Given problem 1: Duplicate the passage on wind power verbatim, from the words "When we left" up to and including the words "of electricity technology.".

Reading passage:
########
(See here for Part I)
When we left off in the 1960s, what few wind power efforts that existed had largely stalled. Commercial manufacturers that supplied wind power to rural customers disappeared as electrical grids and transmission lines were extended to reach them, and research efforts were cancelled or scaled back as conventional electricity prices continued to fall. Focus was placed on nuclear power as the next generation of electricity technology.
However, two events would change the calculus for wind power.
The first was the rising environmental movement. As concern grew over the impact humans were having on the environment, power-generating technologies like wind power, which burned no fuel, emitted no pollutants, and required no radioactive substances, became much more appealing. And the passage of environmental legislation in the late 1960s and the early 1970s, such as the Clean Air Act and Clean Water Act, made other, higher-impact sources of power more expensive. After 1970, the cost of a new coal plant (which at the time generated 45% of the US's electricity), which had been dropping steadily for decades, began to rise.
########
Provided data:
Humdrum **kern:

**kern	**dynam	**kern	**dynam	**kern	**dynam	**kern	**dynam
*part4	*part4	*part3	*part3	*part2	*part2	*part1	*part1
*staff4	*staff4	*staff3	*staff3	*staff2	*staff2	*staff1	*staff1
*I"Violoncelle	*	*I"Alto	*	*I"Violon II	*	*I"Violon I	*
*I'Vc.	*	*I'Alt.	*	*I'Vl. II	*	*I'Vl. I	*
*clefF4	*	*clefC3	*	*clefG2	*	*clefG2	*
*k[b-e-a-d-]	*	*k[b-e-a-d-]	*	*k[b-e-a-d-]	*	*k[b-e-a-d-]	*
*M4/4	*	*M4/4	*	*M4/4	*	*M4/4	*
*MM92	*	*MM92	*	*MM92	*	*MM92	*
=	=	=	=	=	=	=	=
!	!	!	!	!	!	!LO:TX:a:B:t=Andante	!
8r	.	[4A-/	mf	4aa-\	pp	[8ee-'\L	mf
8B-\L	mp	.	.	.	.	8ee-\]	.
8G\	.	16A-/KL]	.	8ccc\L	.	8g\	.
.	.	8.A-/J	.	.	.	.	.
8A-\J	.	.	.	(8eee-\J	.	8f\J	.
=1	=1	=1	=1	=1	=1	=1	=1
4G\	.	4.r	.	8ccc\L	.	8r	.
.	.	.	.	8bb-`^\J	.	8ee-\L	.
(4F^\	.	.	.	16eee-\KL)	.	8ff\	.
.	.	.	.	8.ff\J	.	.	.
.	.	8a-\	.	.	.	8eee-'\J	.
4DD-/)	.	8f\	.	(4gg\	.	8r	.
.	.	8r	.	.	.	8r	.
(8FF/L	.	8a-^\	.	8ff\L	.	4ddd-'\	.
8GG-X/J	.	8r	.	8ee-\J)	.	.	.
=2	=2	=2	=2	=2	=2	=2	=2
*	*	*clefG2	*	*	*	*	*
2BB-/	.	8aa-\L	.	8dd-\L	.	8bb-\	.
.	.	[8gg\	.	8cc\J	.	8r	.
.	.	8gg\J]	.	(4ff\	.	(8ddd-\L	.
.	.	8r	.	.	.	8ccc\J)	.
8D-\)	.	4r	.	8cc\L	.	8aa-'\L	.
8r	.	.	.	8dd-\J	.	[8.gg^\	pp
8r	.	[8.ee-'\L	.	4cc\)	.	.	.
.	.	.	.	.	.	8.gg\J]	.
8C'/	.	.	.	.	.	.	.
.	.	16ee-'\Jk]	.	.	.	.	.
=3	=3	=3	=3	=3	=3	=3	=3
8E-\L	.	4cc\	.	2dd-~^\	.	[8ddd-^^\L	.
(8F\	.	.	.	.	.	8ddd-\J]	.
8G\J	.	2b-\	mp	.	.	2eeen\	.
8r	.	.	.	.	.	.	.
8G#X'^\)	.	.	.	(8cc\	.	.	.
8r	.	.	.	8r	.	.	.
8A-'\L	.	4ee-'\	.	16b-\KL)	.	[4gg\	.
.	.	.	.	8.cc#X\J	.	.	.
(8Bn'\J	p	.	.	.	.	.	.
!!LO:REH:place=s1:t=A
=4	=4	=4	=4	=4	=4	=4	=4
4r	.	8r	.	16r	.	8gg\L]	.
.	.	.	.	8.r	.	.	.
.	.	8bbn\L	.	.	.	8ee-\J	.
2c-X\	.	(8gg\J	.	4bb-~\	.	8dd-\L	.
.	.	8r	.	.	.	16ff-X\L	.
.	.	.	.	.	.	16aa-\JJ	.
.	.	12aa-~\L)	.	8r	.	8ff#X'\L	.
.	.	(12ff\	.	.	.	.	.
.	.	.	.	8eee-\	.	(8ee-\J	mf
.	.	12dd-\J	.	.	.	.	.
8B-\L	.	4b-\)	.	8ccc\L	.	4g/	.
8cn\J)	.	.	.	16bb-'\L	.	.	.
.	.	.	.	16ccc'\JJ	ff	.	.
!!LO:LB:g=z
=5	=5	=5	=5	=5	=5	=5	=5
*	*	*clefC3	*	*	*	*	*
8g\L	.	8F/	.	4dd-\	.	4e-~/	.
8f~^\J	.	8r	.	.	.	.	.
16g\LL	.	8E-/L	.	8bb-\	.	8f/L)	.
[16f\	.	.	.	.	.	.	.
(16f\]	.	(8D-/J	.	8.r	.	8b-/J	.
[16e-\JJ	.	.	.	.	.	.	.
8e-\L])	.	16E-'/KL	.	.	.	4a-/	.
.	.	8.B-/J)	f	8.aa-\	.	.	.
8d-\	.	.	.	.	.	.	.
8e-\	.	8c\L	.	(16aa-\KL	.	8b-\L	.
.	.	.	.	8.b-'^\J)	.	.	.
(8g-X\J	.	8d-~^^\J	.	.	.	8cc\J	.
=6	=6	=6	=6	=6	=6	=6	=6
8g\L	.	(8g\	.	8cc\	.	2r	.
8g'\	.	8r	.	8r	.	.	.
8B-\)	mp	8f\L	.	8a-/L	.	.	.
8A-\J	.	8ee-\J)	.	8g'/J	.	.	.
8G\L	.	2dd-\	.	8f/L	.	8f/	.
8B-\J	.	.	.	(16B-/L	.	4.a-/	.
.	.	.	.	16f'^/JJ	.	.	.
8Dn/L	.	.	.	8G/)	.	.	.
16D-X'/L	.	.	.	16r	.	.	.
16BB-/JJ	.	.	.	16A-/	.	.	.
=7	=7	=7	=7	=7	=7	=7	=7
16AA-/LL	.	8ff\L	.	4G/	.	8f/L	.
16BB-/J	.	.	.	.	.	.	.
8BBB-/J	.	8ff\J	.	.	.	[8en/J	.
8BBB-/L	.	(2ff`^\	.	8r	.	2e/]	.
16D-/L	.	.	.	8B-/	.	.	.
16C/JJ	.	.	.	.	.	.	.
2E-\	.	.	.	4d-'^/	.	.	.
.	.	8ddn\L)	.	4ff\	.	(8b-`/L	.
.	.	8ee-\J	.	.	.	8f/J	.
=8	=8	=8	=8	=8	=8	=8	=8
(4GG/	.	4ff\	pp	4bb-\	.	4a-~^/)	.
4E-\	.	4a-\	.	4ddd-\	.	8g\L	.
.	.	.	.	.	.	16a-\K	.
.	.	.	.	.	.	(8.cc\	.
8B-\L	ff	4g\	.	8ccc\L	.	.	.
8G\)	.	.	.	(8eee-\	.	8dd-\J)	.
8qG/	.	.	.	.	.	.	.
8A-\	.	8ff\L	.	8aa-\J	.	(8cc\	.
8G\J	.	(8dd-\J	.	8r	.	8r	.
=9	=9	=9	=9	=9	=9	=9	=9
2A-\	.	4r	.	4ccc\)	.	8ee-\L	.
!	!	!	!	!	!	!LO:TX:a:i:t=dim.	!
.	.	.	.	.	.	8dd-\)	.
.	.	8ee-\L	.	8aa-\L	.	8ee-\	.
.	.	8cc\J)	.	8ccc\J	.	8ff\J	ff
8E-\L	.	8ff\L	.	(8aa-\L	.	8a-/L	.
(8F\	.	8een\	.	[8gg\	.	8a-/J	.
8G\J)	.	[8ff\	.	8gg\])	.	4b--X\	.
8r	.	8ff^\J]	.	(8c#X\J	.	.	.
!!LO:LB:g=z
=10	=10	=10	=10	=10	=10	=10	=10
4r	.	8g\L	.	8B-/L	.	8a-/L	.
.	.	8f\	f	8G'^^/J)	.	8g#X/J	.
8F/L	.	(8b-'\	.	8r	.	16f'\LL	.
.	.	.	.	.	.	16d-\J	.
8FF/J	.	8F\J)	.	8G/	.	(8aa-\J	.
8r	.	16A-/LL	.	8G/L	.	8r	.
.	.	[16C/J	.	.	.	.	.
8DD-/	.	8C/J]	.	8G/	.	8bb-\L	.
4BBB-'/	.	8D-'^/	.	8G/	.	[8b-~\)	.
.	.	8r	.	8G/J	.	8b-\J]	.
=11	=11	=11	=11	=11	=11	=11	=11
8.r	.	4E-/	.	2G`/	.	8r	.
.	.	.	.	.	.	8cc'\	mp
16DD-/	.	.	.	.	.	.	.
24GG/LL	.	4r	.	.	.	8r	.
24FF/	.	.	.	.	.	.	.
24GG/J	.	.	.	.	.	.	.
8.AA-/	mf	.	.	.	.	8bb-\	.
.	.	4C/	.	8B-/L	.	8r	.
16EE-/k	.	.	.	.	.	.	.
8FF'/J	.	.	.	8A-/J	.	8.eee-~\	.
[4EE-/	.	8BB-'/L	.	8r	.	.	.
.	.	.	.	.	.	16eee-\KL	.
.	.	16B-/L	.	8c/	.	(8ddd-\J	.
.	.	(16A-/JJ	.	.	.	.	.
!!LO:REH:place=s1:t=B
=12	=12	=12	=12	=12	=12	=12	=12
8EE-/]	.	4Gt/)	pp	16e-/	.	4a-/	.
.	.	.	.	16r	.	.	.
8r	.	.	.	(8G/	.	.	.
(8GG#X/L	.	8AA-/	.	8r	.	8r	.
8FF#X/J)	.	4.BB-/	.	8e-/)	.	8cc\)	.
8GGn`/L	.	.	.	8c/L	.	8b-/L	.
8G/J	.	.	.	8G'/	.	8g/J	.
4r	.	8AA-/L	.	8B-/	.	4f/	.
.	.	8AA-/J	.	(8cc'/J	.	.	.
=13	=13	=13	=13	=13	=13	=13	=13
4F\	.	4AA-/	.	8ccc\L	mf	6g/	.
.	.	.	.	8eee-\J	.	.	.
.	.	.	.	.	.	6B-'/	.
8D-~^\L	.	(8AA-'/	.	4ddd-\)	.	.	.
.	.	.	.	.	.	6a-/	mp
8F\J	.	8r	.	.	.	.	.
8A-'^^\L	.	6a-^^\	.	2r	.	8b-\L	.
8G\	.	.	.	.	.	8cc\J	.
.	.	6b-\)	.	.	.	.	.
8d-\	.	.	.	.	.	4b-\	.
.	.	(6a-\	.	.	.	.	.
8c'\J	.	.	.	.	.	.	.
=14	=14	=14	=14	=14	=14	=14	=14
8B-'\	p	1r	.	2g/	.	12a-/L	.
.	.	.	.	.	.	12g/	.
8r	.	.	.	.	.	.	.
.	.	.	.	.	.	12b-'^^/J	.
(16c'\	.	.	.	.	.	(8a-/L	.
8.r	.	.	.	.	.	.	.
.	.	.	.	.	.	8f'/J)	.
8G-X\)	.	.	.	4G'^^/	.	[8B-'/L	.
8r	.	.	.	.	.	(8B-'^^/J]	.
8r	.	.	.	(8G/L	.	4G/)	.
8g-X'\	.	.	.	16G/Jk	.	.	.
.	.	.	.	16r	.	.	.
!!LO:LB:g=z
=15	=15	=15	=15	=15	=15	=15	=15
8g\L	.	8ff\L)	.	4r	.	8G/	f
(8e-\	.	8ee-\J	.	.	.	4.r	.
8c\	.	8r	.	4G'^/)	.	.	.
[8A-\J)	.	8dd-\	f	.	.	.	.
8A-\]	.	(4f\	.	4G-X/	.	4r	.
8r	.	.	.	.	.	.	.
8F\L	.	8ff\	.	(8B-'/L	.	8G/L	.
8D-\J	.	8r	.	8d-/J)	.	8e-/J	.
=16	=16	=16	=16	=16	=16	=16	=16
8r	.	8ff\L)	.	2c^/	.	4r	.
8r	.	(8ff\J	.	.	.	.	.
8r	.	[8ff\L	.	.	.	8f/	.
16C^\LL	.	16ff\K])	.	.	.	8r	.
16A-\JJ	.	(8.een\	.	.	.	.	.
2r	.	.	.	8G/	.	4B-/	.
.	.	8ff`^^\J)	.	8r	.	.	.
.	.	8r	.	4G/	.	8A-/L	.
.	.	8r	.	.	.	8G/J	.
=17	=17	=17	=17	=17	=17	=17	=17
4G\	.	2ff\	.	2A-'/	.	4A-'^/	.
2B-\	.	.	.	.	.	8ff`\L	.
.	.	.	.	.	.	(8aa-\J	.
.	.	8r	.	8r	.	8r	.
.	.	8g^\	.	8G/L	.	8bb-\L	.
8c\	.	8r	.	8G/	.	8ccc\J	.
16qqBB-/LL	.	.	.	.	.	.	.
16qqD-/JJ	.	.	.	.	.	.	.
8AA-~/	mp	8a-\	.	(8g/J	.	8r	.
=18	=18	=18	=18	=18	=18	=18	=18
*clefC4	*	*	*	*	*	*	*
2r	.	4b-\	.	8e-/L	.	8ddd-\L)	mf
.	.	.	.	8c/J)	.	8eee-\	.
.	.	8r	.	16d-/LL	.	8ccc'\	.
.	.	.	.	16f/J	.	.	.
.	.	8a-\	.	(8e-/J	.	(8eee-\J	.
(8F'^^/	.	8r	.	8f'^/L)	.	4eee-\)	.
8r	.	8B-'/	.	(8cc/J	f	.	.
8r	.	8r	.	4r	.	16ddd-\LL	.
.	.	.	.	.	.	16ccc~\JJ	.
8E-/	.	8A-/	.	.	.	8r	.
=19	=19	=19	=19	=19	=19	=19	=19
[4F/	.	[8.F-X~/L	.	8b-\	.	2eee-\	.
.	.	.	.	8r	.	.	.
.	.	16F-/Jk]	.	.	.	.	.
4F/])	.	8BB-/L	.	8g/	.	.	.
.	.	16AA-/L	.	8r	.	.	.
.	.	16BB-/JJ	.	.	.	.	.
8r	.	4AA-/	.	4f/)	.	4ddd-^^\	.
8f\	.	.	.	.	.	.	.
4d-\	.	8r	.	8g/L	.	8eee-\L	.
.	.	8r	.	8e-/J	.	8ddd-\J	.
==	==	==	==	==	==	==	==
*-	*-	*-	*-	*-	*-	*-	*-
########
Given problem 2: State how many lines of the entries above contain the string "kern", and give only that number.

Full response 1:
When we left off in the 1960s, what few wind power efforts that existed had largely stalled. Commercial manufacturers that supplied wind power to rural customers disappeared as electrical grids and transmission lines were extended to reach them, and research efforts were cancelled or scaled back as conventional electricity prices continued to fall. Focus was placed on nuclear power as the next generation of electricity technology.

Full response 2: 2